▶ **Data for review**
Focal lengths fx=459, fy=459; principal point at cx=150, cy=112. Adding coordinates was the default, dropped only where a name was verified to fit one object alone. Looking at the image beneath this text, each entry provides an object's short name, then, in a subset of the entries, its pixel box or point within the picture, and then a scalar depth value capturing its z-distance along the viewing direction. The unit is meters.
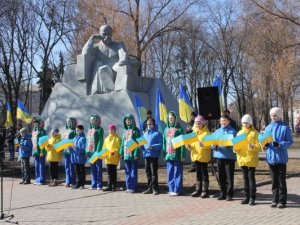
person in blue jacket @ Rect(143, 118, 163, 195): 11.02
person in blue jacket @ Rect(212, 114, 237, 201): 9.77
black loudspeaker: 12.21
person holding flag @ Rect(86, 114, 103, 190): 12.08
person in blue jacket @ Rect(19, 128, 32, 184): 13.57
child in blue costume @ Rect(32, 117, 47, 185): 13.53
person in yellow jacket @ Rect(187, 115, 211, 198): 10.21
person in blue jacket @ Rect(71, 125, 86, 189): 12.39
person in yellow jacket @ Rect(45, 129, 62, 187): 13.26
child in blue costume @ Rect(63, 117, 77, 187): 12.84
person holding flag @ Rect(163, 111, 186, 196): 10.65
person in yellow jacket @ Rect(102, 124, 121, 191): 11.68
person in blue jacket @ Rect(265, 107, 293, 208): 8.70
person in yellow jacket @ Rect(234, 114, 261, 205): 9.13
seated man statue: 17.16
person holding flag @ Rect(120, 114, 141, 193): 11.36
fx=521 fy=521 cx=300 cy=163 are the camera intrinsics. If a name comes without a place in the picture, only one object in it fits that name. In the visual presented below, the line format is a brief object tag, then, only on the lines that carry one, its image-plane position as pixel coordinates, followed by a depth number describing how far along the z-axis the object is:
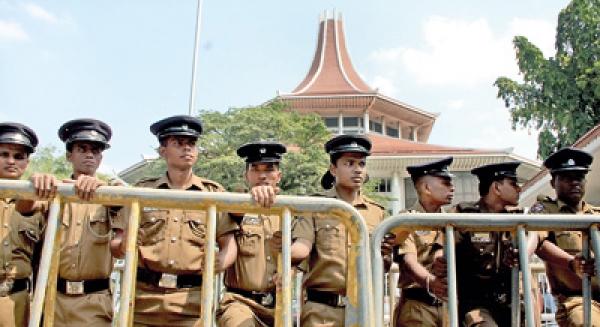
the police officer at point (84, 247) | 2.69
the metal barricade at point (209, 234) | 1.96
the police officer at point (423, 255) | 2.93
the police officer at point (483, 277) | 2.85
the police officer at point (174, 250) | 2.61
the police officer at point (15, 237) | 2.70
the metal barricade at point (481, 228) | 2.19
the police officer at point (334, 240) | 2.69
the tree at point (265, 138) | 11.87
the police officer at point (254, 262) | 2.78
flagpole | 12.84
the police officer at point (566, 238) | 2.84
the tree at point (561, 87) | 12.60
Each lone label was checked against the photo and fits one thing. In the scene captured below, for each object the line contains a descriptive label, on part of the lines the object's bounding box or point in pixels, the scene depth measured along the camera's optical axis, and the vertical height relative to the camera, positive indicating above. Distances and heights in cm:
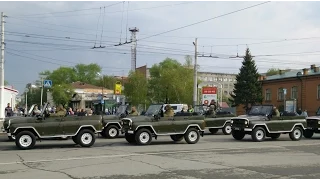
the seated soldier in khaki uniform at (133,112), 2050 -48
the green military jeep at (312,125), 2158 -113
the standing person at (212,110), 2377 -42
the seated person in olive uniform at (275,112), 2038 -44
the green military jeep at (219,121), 2308 -101
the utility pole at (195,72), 4062 +302
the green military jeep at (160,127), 1748 -108
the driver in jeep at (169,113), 1862 -47
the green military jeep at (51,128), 1603 -103
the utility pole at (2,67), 2823 +239
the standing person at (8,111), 2821 -66
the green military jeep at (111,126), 2055 -118
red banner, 4023 +125
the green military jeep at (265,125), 1966 -105
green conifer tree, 6378 +280
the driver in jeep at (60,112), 1689 -41
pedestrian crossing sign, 2827 +131
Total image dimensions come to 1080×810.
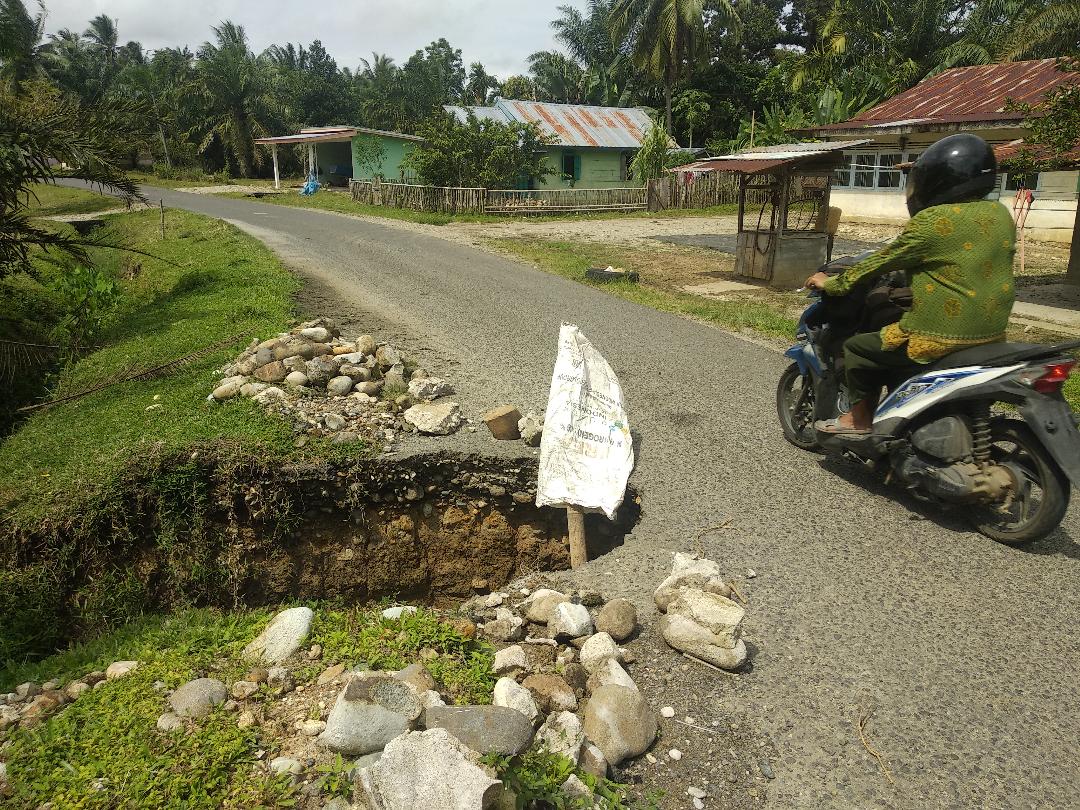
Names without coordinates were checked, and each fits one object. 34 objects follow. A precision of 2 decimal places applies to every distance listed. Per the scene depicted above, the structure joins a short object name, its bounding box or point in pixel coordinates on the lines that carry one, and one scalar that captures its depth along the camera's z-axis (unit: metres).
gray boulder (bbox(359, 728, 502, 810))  2.17
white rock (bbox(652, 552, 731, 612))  3.37
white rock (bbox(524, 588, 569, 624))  3.48
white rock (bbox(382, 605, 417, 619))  3.65
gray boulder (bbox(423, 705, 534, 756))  2.45
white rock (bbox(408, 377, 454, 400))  5.75
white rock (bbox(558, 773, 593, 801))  2.36
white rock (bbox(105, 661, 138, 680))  3.35
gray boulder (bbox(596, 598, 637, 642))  3.27
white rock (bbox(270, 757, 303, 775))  2.56
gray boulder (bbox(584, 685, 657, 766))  2.62
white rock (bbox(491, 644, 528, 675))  3.10
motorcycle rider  3.83
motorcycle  3.62
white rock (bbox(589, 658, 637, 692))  2.87
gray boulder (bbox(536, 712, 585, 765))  2.53
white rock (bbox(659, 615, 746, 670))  3.03
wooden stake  4.09
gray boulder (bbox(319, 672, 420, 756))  2.53
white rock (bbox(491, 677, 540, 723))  2.75
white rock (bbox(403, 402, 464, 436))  5.21
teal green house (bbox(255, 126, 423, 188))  30.50
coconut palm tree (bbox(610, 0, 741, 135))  31.80
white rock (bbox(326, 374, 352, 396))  5.80
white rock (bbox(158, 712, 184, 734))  2.83
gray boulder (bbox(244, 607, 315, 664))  3.31
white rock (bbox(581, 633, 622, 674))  3.09
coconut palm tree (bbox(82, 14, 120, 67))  57.09
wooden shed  11.44
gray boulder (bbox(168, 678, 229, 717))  2.91
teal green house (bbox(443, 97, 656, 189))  31.08
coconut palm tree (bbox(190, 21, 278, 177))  40.72
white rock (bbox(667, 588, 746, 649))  3.04
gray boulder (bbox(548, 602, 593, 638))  3.29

▶ **Task statement**
Starting at the line above that contains "the driver in jeep at (169,113), 1862 -47", write out each line exactly until the line that contains "Total image dimensions come to 1080×810." has been written, and stop there.

▶ **Reply**
the driver in jeep at (169,113), 1862 -47
the green military jeep at (51,128), 1603 -103
the utility pole at (2,67), 2823 +239
the standing person at (8,111), 2821 -66
the green military jeep at (111,126), 2055 -118
red banner, 4023 +125
the green military jeep at (265,125), 1966 -105
green conifer tree, 6378 +280
the driver in jeep at (60,112), 1689 -41
pedestrian crossing sign, 2827 +131
Total image dimensions come to 1080×810.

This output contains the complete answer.